Another draw on the final day left Middlesbrough two points adrift of safety, but with a superior goal difference to Coventry who duly survived but would in another universe have found themselves right near the top of this list after going down with 41 points to their name.
P38 W9 D13 L16 GD -20
And now, at last, we get to the only three (for now) unfortunate Premier League teams who can do no more than issue a wry laugh at the idea of 40 points meaning certain safety in a 38-game season.
The 1997/98 season saw all three promoted teams go straight back down at a time this was seen as a novelty, but it goes without saying this was a rather different caper than the recent similar occurrences.
None of Bolton, Barnsley or Crystal Palace succumbed bloodlessly to their fate. Palace made it to 33 points, Barnsley got 35 and Bolton were the best and unluckiest of the lot, losing out to Everton only on goal difference.
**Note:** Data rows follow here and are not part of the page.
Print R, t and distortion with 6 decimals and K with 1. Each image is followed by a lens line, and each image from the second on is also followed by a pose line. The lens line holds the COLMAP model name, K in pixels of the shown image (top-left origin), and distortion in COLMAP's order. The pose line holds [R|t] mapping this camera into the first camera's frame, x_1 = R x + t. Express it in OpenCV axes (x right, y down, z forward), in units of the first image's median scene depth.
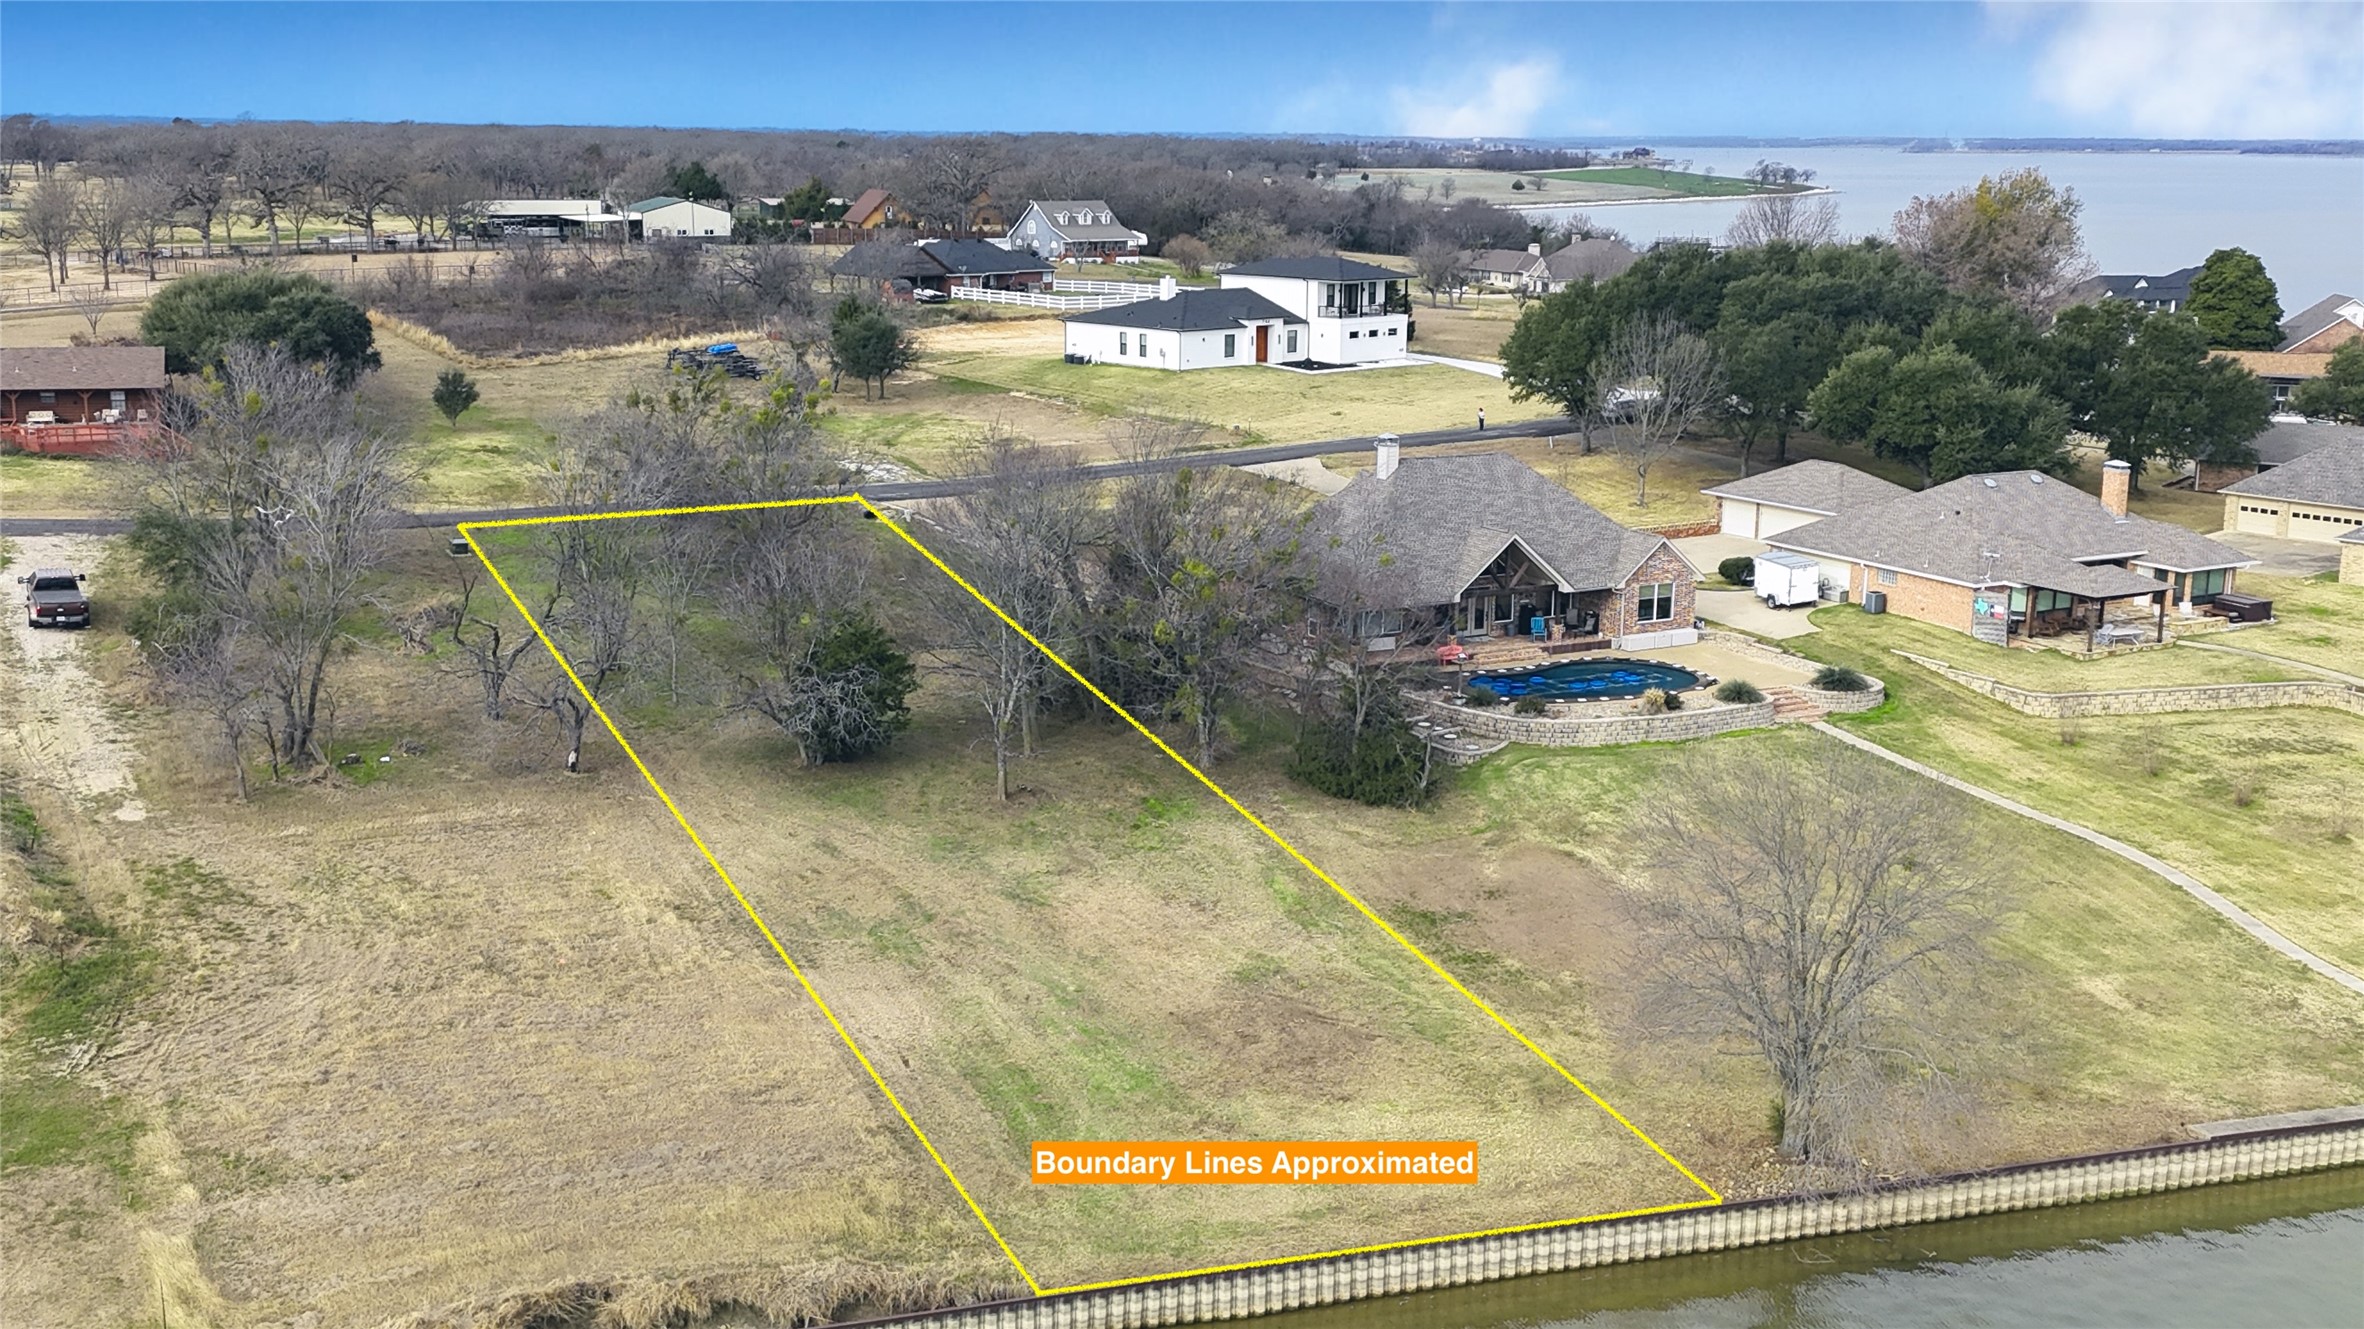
lens RADIAL K [[2487.3, 0, 1178.6], [0, 2487.3, 664.3], [0, 0, 1]] dist [0.179055, -0.432775]
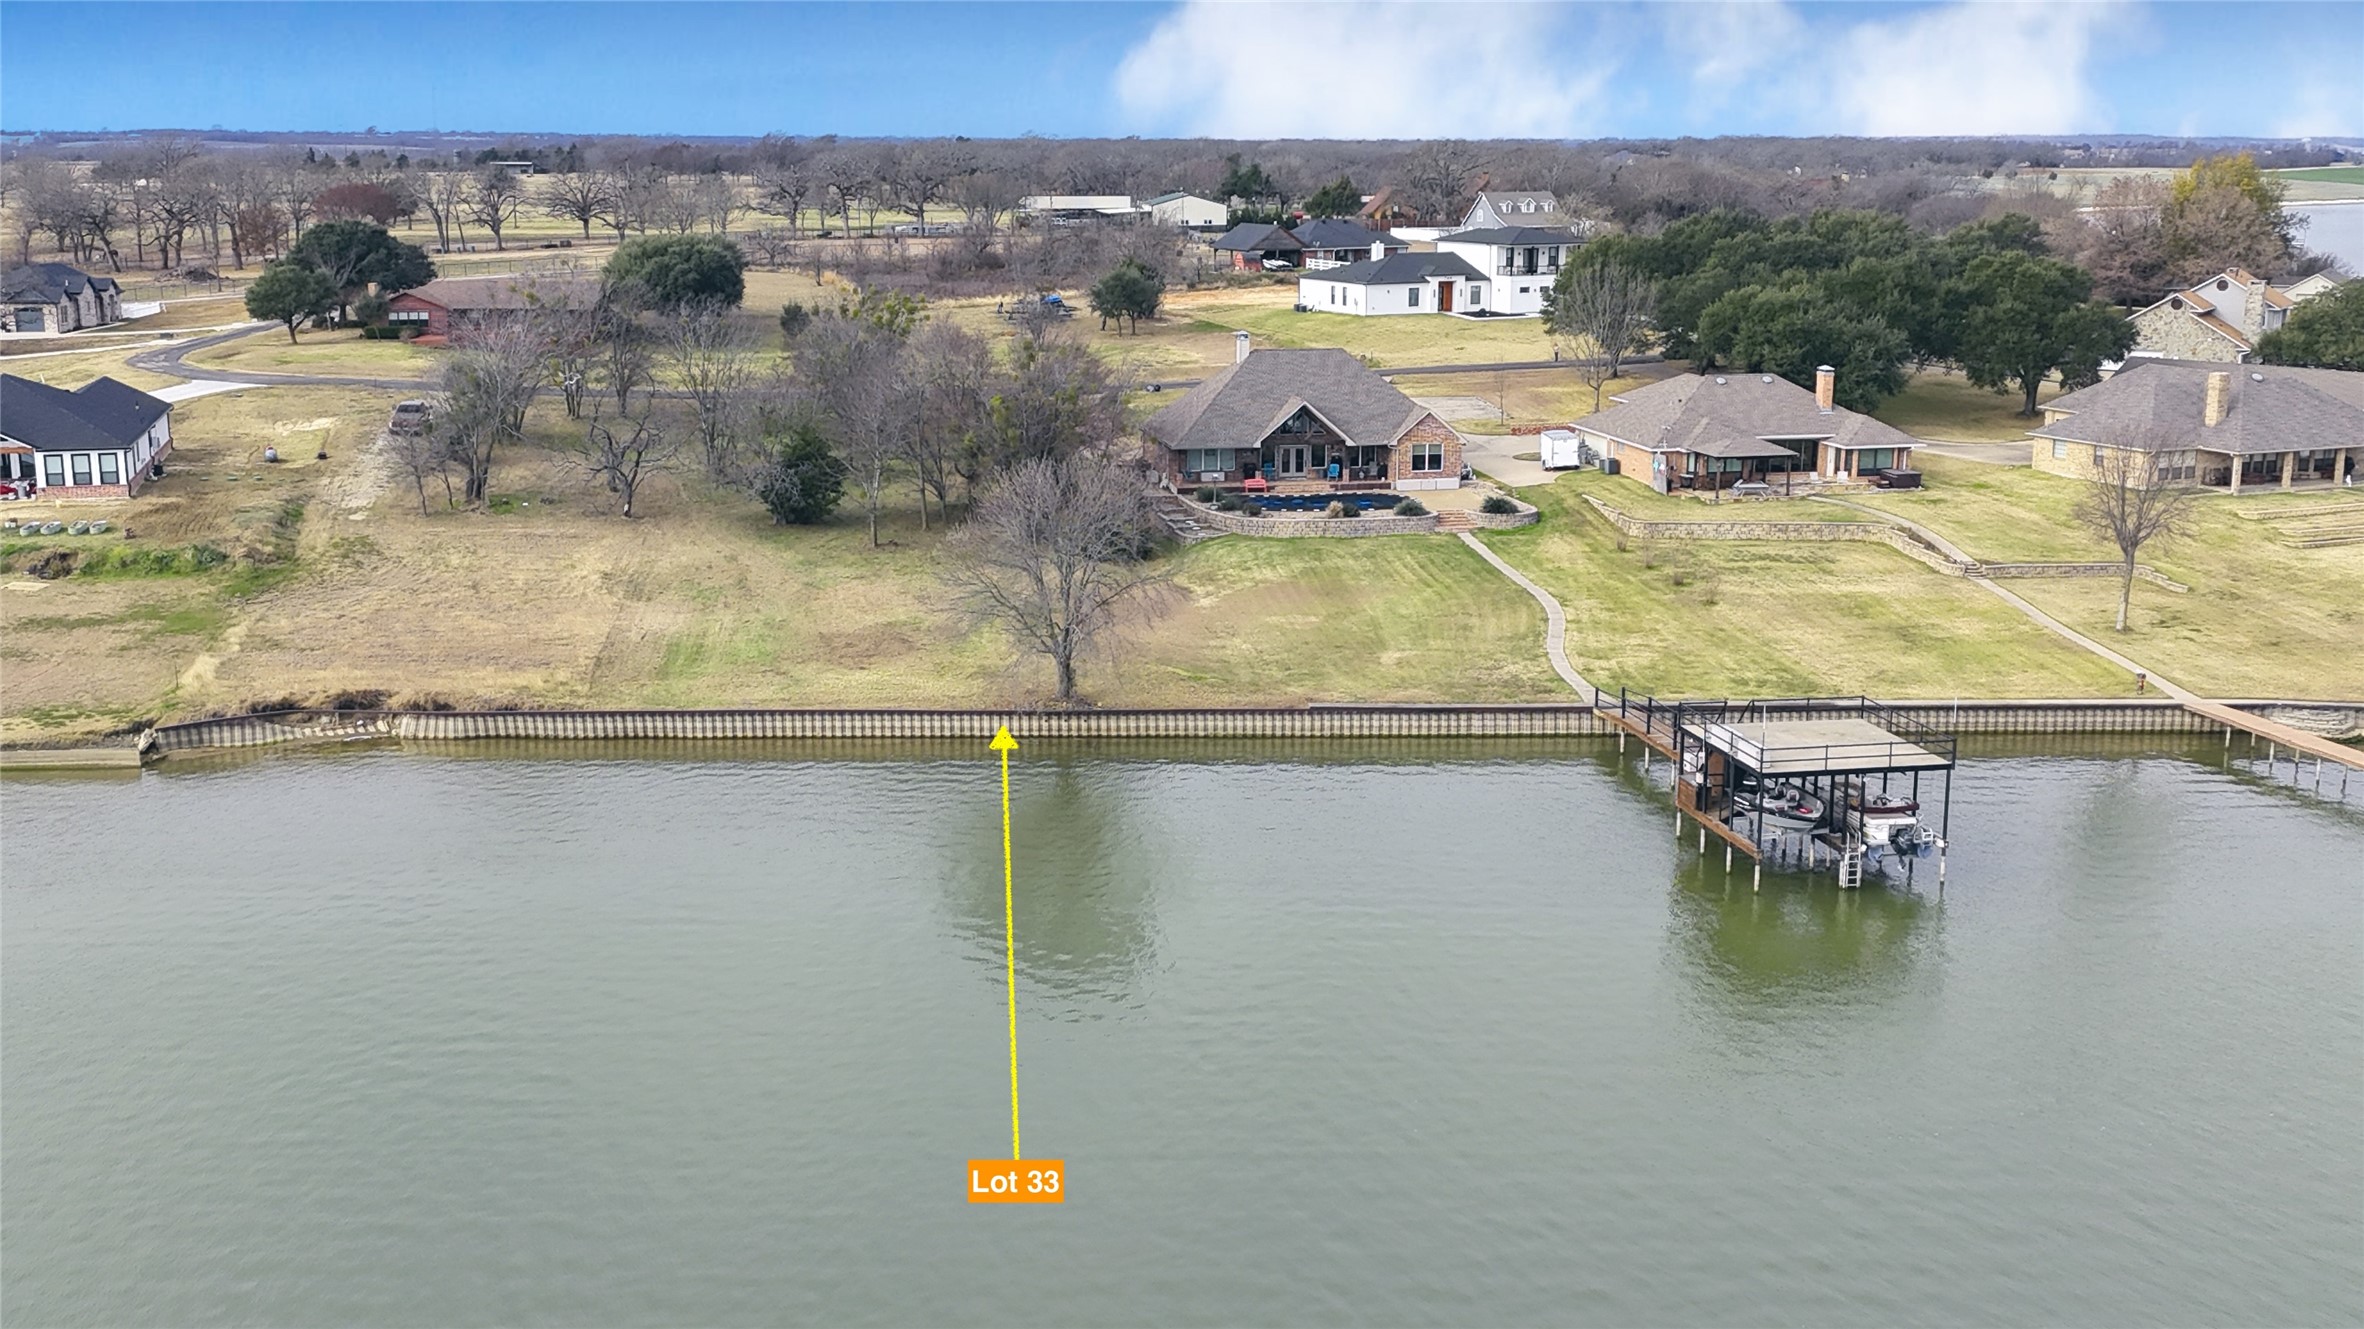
lens RADIAL K [[2487.3, 0, 1178.6], [0, 2487.3, 664.3], [0, 0, 1]] dist [0.179055, -0.432775]
pose [[0.954304, 0.054030, -0.293912, 0.434929], [-0.055226, 0.998465, 0.004234, 0.084098], [0.293690, 0.012191, 0.955823, -0.326708]]
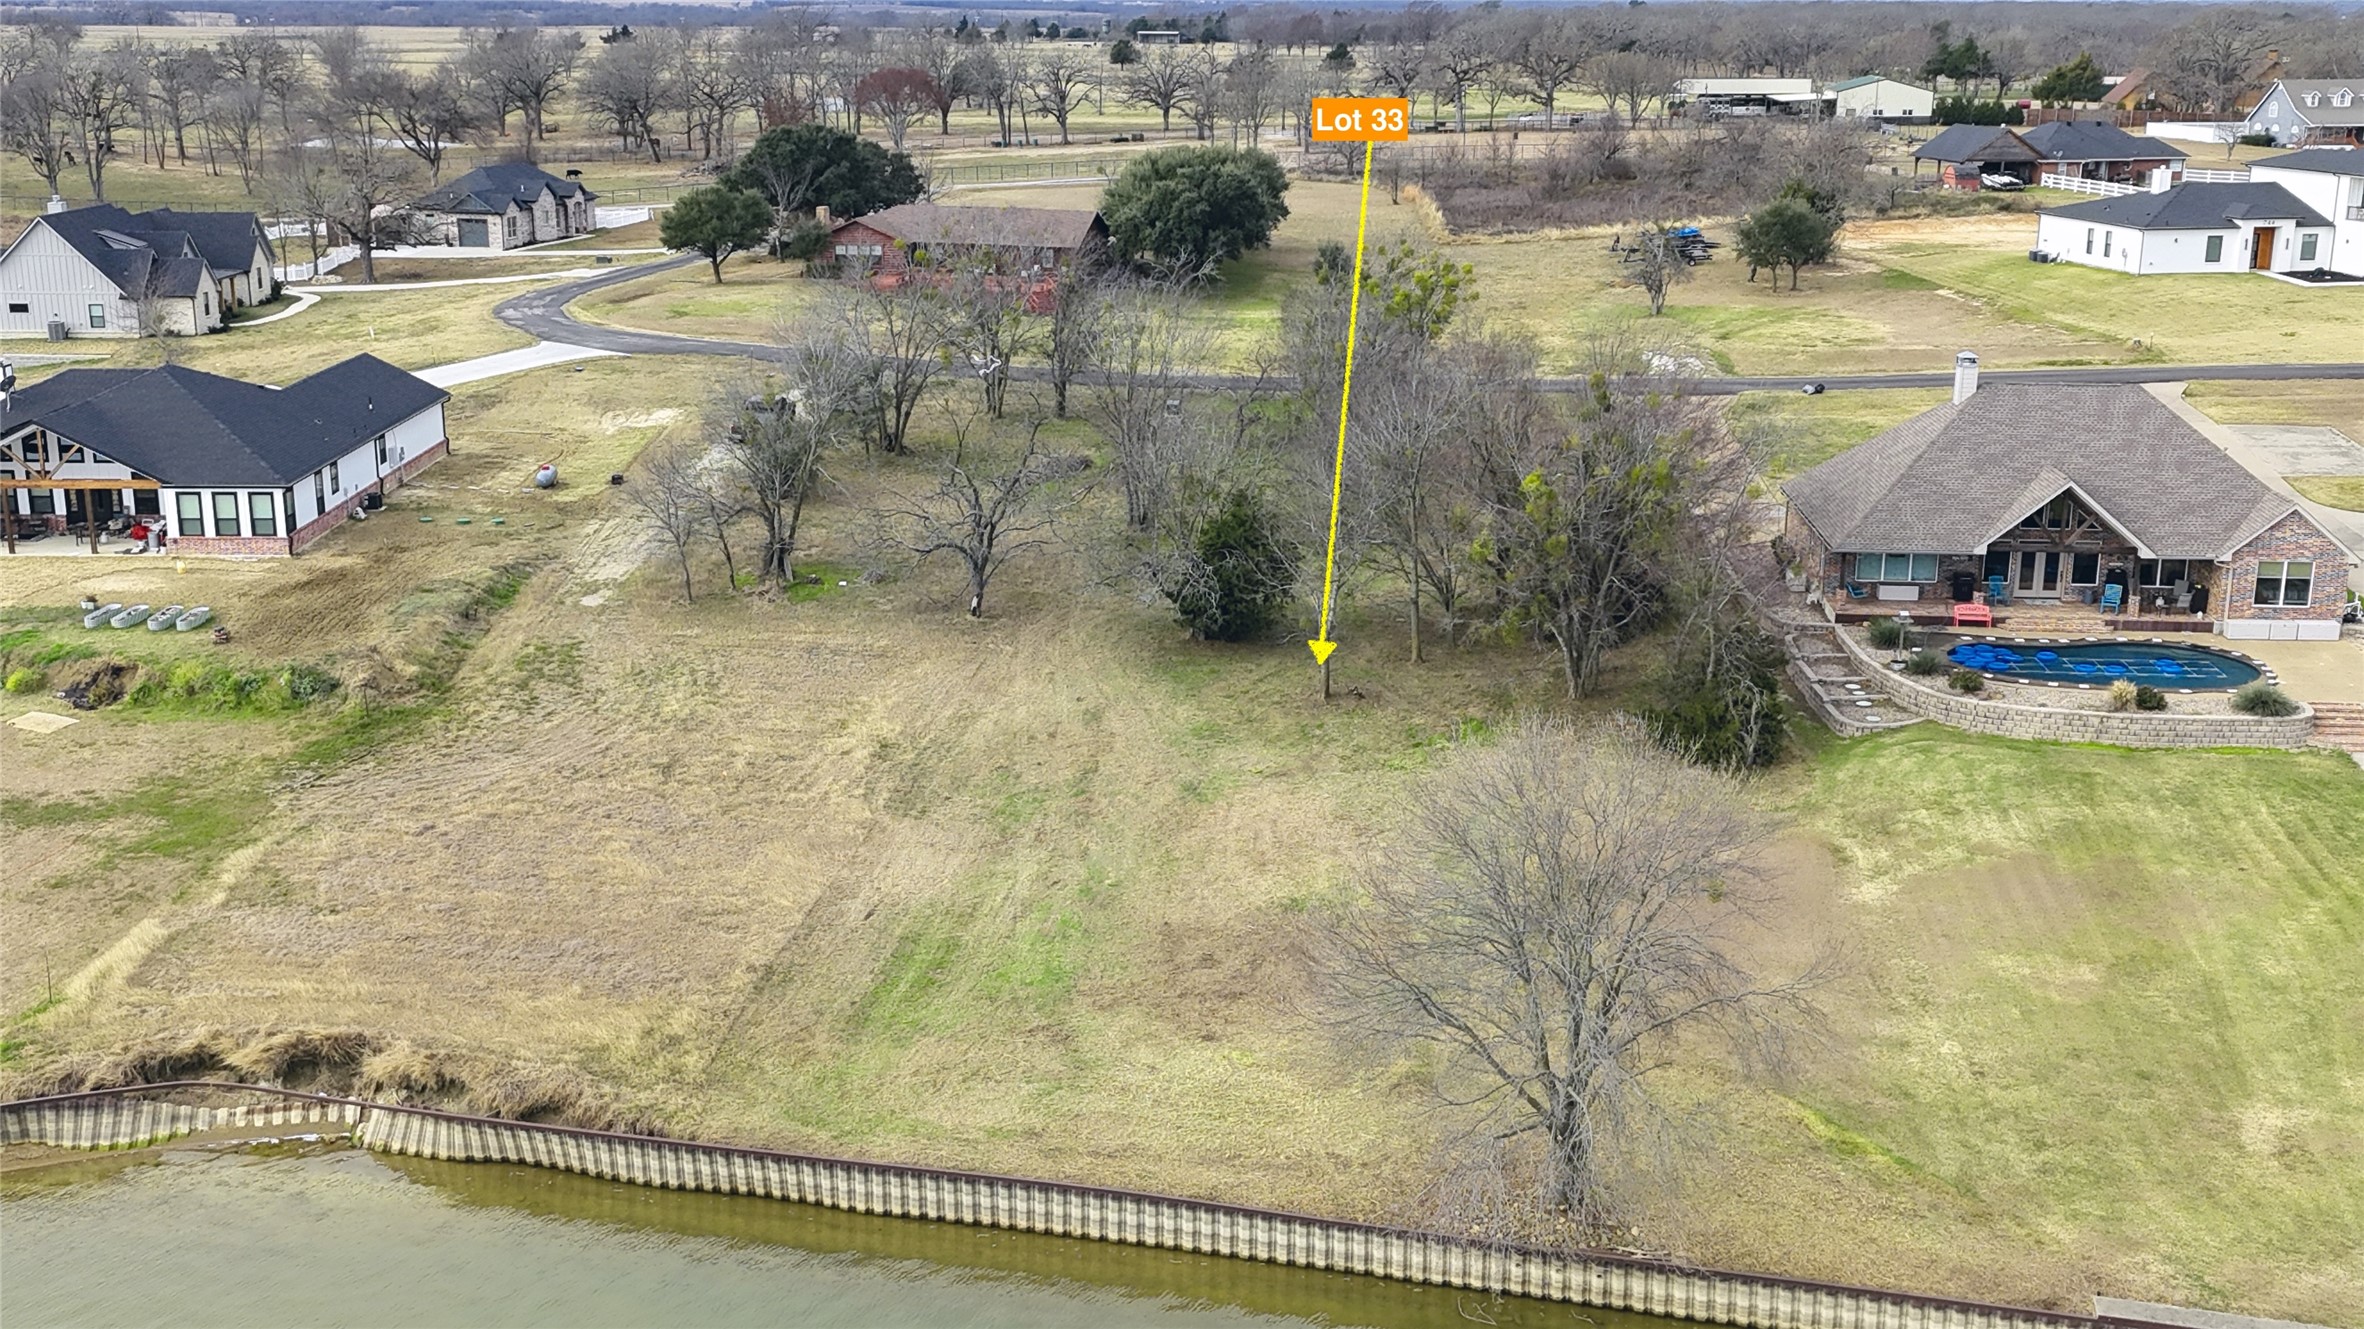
lens RADIAL K [[2487.3, 0, 1178.6], [0, 2487.3, 664.3], [0, 0, 1]] dist [0.179055, -0.432775]
pose [[0.845245, 0.133133, -0.517529, 0.292261], [-0.109416, 0.991067, 0.076247, -0.020604], [0.523057, -0.007821, 0.852262, 0.105784]]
Current events also make it worth noting this was perhaps the last time Spurs were in genuine relegation danger at the business end of a season. They dropped into the bottom three during December in a run of seven defeats in nine games, only eventually easing clear to 44 points after issuing a desperate mid-season SOS to Jurgen Klinsmann, whose nine goals in the run-in proved vital.
P38 W10 D10 L18 GD -18
Still getting relegated with 40 points in a season when another relegated team had three points lopped off is a deep misfortune for Sunderland, who were among a bunch of seven teams bunched around the cut line on 39-42 points when the season ended.
Bearing in mind Middlesbrough were among them, that meant on the pitch at least there were seven teams who all finished the season having ‘earned’ 40-42 points. Now that’s a relegation scrap.
Even bottom-of-the-table Nottingham Forest weren’t exactly cast horribly adrift, ending the season with 34 points; two more than would prove to be plenty good enough to keep them up in 23/24 after emerging from their own fun with points penalties.
P38 W10 D12 L16 GD -17
The remarkable thing about West Ham in 2002/03 isn’t just that they went down with a whopping 42 points – two more than anyone before or since in the 20-team Premier League era – but that even 44 points wouldn’t have saved them. That’s what Bolton just above them managed with a far superior goal difference.
There is, obviously, a tale of misfortune here. But also one of deep underperformance that will apply with knobs on should either West Ham themselves or Spurs wind up in this position at season’s end this time around.
West Ham boasted an absurdly talented squad to get in this kind of mess. David James, Michael Carrick, Trevor Sinclair, Joe Cole, Jermain Defoe, Paolo Di Canio, Fredi Kanoute and Les Ferdinand is a fair collection of names.
And it has to be noted this wasn’t some unfortunate late tumble into the relegation zone. For much of the season West Ham were bottom of the pile, winning just four of their first 27 games. Six wins, four draws and a solitary defeat in the remaining 11 games showed what they were capable of, but it proved too little, too late to get them anywhere other than top of this bittersweet pile. For now.